A Fifa acompanha com preocupação a partida entre as seleções dos dois países, que não têm relações diplomáticas. As autoridades policiais francesas teriam recebido informações de que grupos extremistas islâmicos estariam preparando um atentado, mas a informação não foi confirmada, segundo o presidente eleito da entidade, Joseph Blatter. Apesar disso, a Fifa tomou precauções. Escalou o árbitro suíço Urs Meier para apitar o jogo. ‘‘Além de um árbitro de alto nível, vem de um país que mantém ótimas relações diplomáticas com os dois países’’, justificou Blatter.
Na quarta-feira, as relações entre a Fifa e a Federação Iraniana ficaram tensas depois que um canal fechado de TV exibiu o filme que no Brasil foi mostrado com o título de ‘‘Não sem milha filha’’. No filme, uma norte-americana casada com um iraniano era impedida de deixar o Irã com a filha dela, pelo pai da criança.

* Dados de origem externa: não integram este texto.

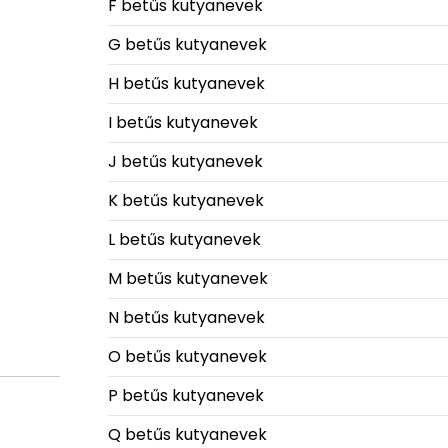
F betűs kutyanevek
G betűs kutyanevek
H betűs kutyanevek
I betűs kutyanevek
J betűs kutyanevek
K betűs kutyanevek
L betűs kutyanevek
M betűs kutyanevek
N betűs kutyanevek
O betűs kutyanevek
P betűs kutyanevek
Q betűs kutyanevek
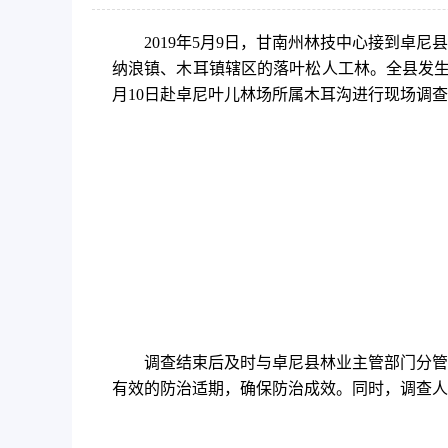
2019年5月9日，甘南州林技中心接到
纳浪镇、木耳镇辖区的落叶松人工林。全县发生面
月10日赴卓尼叶儿林场所属木耳沟进行现场调
调查结束后及时与卓尼县林业主管部门分管
有效的防治适期，确保防治成效。同时，调查人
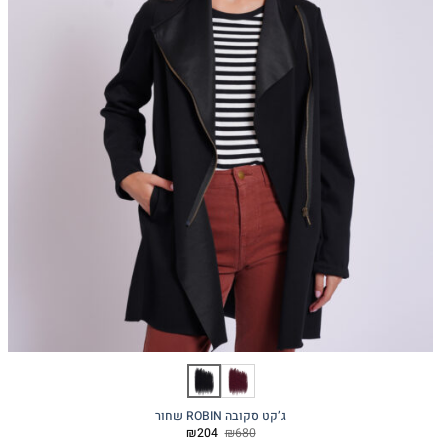
ג’קט סקובה ROBIN שחור
המחיר
המחיר
₪
204
₪
680
המקורי
הנוכחי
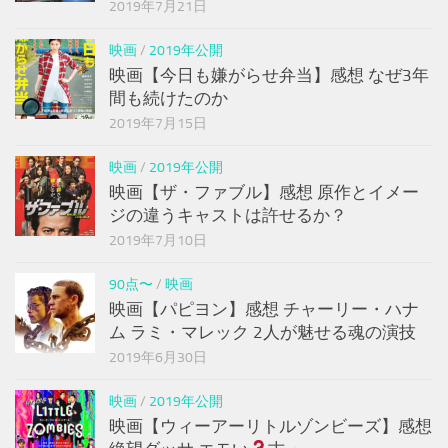
2019年7月21日
映画
/
2019年公開
映画【今日も嫌がらせ弁当】感想 なぜ3年
間も続けたのか
2019年7月15日
映画
/
2019年公開
映画【ザ・ファブル】感想 原作とイメー
ジの違うキャストは許せるか？
2019年7月10日
90点〜
/
映画
映画【パピヨン】感想 チャーリー・ハナ
ム ラミ・マレック 2人が魅せる魂の演技
2019年6月30日
映画
/
2019年公開
映画【ウィーアーリトルゾンビーズ】感想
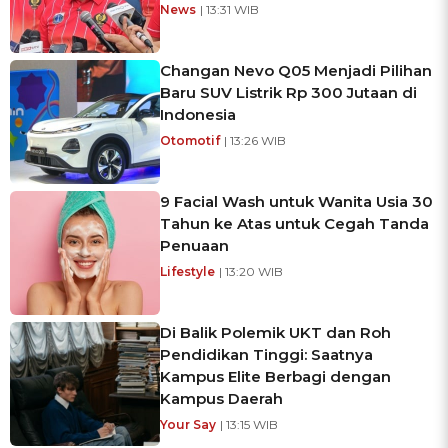
News
| 13:31 WIB
Changan Nevo Q05 Menjadi Pilihan
Baru SUV Listrik Rp 300 Jutaan di
Indonesia
Otomotif
| 13:26 WIB
9 Facial Wash untuk Wanita Usia 30
Tahun ke Atas untuk Cegah Tanda
Penuaan
Lifestyle
| 13:20 WIB
Di Balik Polemik UKT dan Roh
Pendidikan Tinggi: Saatnya
Kampus Elite Berbagi dengan
Kampus Daerah
Your Say
| 13:15 WIB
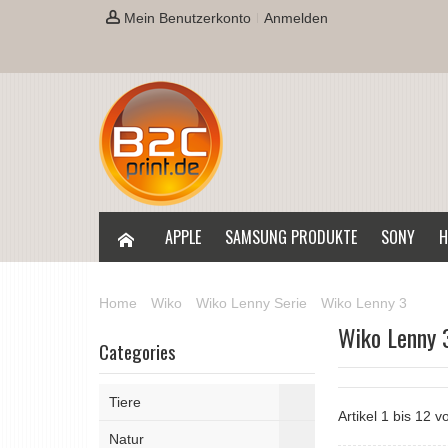
Mein Benutzerkonto
Anmelden
APPLE
SAMSUNG PRODUKTE
SONY
H
Home
Wiko
Wiko Lenny Serie
Wiko Lenny 3
Wiko Lenny 
Categories
Tiere
Artikel 1 bis 12 
Natur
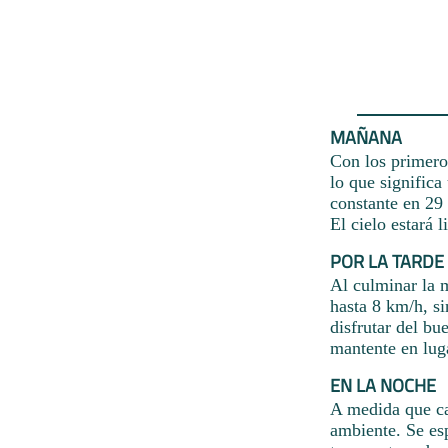
MAÑANA
Con los primeros
lo que significa
constante en 29 
El cielo estará 
POR LA TARDE
Al culminar la m
hasta 8 km/h, si
disfrutar del bu
mantente en lug
EN LA NOCHE
A medida que cae
ambiente. Se esp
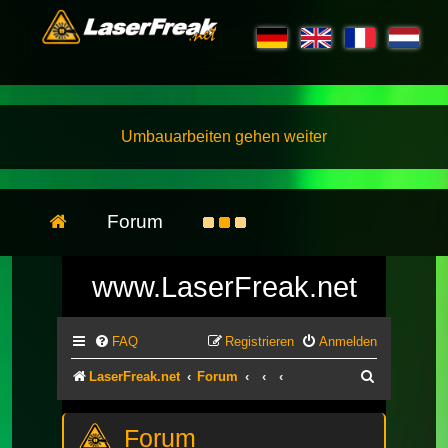
Umbauarbeiten gehen weiter
Forum
www.LaserFreak.net
FAQ
Registrieren
Anmelden
Suche
LaserFreak.net
Forum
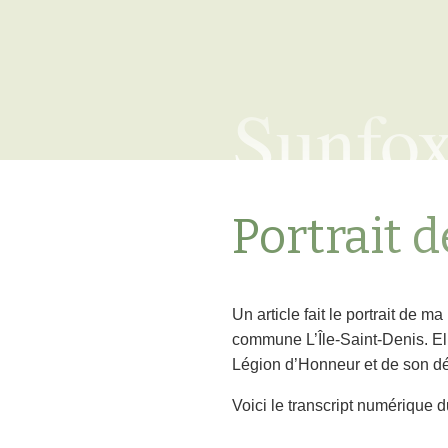
Sunfo
Portrait d
Un article fait le portrait de
commune L’Île-Saint-Denis. Ell
Légion d’Honneur et de son d
Voici le transcript numérique du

O presidente da Federação Iraniana de Futebol ameaçou abandonar a Copa, por entender que se tratava de propaganda contra seu país. Em uma carta, a federação protestou à Fifa e ao Comitê Francês de Organização da Copa. Ontem, a Fifa lamentou que exibição do filme tivesse causado problemas, mas garantiu que não tinha influência sobre a programação da emissora de TV. Em nota oficial, a Fifa diz que o canal (M6) é privado e não faz parte do Grupo GRF, responsável pelas transmissões dos jogos da Copa, como chegou a afirmar o presidente da Federação Iraniana, Mobsen Safaei Farohani.

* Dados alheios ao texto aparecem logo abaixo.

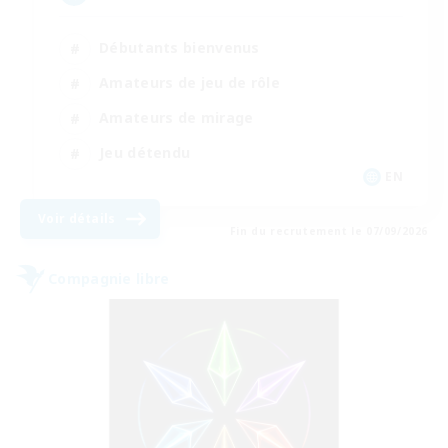
Débutants bienvenus
Amateurs de jeu de rôle
Amateurs de mirage
Jeu détendu
EN
Voir détails
Fin du recrutement le 07/09/2026
Compagnie libre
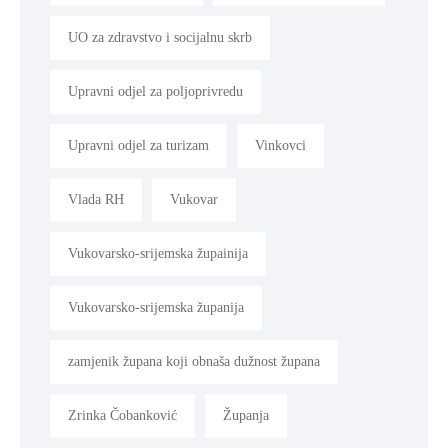
UO za zdravstvo i socijalnu skrb
Upravni odjel za poljoprivredu
Upravni odjel za turizam
Vinkovci
Vlada RH
Vukovar
Vukovarsko-srijemska župainija
Vukovarsko-srijemska županija
zamjenik župana koji obnaša dužnost župana
Zrinka Čobanković
Županja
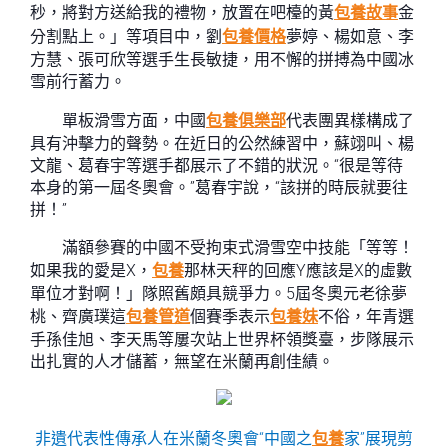
秒，將對方送給我的禮物，放置在吧檯的黃
包養故事
金
分割點上。」等項目中，劉
包養價格
夢婷、楊如意、李
方慧、張可欣等選手生長敏捷，用不懈的拼搏為中國冰
雪前行蓄力。
單板滑雪方面，中國
包養俱樂部
代表團異樣構成了
具有沖擊力的聲勢。在近日的公然練習中，蘇翊叫、楊
文龍、葛春宇等選手都展示了不錯的狀況。“很是等待
本身的第一屆冬奧會。”葛春宇說，“該拼的時辰就要往
拼！”
滿額參賽的中國不受拘束式滑雪空中技能「等等！
如果我的愛是X，
包養
那林天秤的回應Y應該是X的虛數
單位才對啊！」隊照舊頗具競爭力。5屆冬奧元老徐夢
桃、齊廣璞這
包養管道
個賽季表示
包養妹
不俗，年青選
手孫佳旭、李天馬等屢次站上世界杯領獎臺，步隊展示
出扎實的人才儲蓄，無望在米蘭再創佳績。
非遺代表性傳承人在米蘭冬奧會“中國之
包養
家”展現剪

Os jogadores do Irã vão dar flores aos atletas dos Estados Unidos antes do jogo de domingo. Depois da partida, os atletas estão autorizados a trocar de camisa com os adversários. Os iranianos querem a todo custo dissipar o cunho político que envolve o confronto contra a equipe de futebol do país que desde 1979 não mantém relações diplomáticas com o Irã. ‘‘Demos flores também para os iugoslavos e não vejo motivos para não repetir esta demonstração de amizade com os jogadores dos Estados Unidos’’, explica o técnico Jalal Talebi, que já trabalhou em universidades norte-americanas e tem dois filhos vivendo com a mãe na Califórnia.
Nunca o futebol do Irã esteve tão em evidência. Antes do primeiro jogo, contra a Iugoslávia, os treinos e entrevistas dos jogadores do Irã eram acompanhados por, no máximo, cinco jornalistas. Para o jogo com os Estados Unidos, a situação mudou. O jogo é decisivo: as duas equipes perderam na primeira rodada, e quem sofrer nova derrota está fora da Copa. Mas o assunto abordado ontem não era futebol. Talebi foi o centro das atenções da imprensa mundial na entrevista que concedeu a mais de 50 jornalistas.

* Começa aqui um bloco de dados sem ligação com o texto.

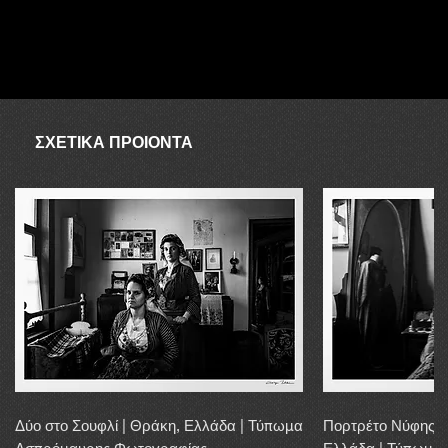
ΑΥΓΟΥΣΤΟΣ
Ο συνεργάτης δεν είναι διαθέσιμος τον Αύγουστο, επομένως σε
περίπτωση απουσίας λόγω αποστολής, η αγορά μπορεί να
διεκπεραιωθεί εντός 20 εργάσιμων ημερών.
ΣΧΕΤΙΚΑ ΠΡΟΙΟΝΤΑ
Δύο στο Σουφλί | Θράκη, Ελλάδα | Τύπωμα
Πορτρέτο Νύφης α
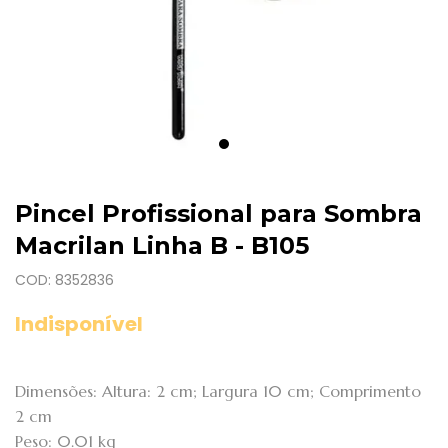
Pincel Profissional para Sombra
Macrilan Linha B - B105
COD: 8352836
Indisponível
Dimensões: Altura: 2 cm; Largura 10 cm; Comprimento
2 cm
Peso: 0.01 kg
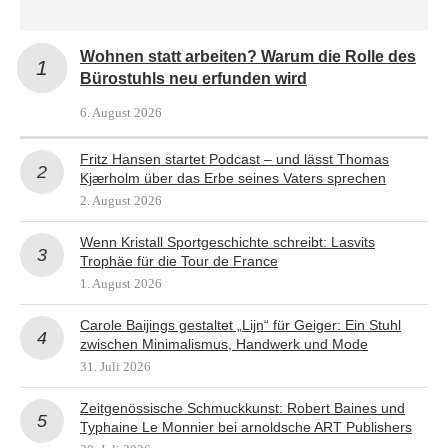
Wohnen statt arbeiten? Warum die Rolle des
Bürostuhls neu erfunden wird
6. August 2026
Fritz Hansen startet Podcast – und lässt Thomas
Kjærholm über das Erbe seines Vaters sprechen
2. August 2026
Wenn Kristall Sportgeschichte schreibt: Lasvits
Trophäe für die Tour de France
1. August 2026
Carole Baijings gestaltet „Lijn“ für Geiger: Ein Stuhl
zwischen Minimalismus, Handwerk und Mode
31. Juli 2026
Zeitgenössische Schmuckkunst: Robert Baines und
Typhaine Le Monnier bei arnoldsche ART Publishers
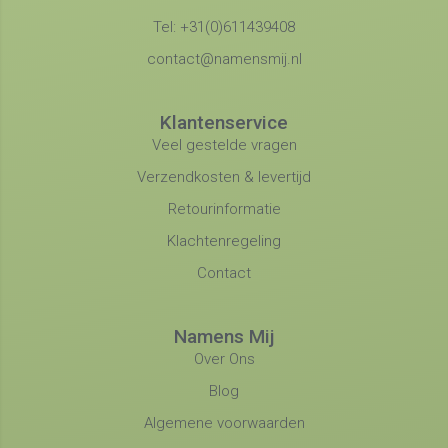
Tel: +31(0)611439408
contact@namensmij.nl
Klantenservice
Veel gestelde vragen
Verzendkosten & levertijd
Retourinformatie
Klachtenregeling
Contact
Namens Mij
Over Ons
Blog
Algemene voorwaarden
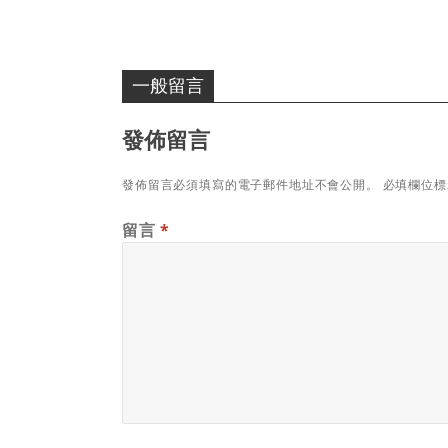
一般留言
發佈留言
發佈留言必須填寫的電子郵件地址不會公開。
必填欄位
留言
*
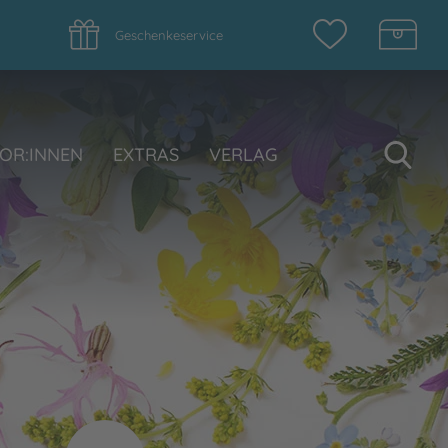
Geschenkeservice
Su
OR:INNEN
EXTRAS
VERLAG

O atacante Tab Ramos, dos Estados Unidos, disse que o jogo contra o Irã é ‘‘politicamente mais importante’’ para os iranianos, que se sentem mais pressionados. O jogador - de origem uruguaia, mas naturalizado norte-americano - disse que o jogo não tem nenhum motivo para ser encarado como perigoso. ‘‘Temos, simplesmente, que ganhar’’.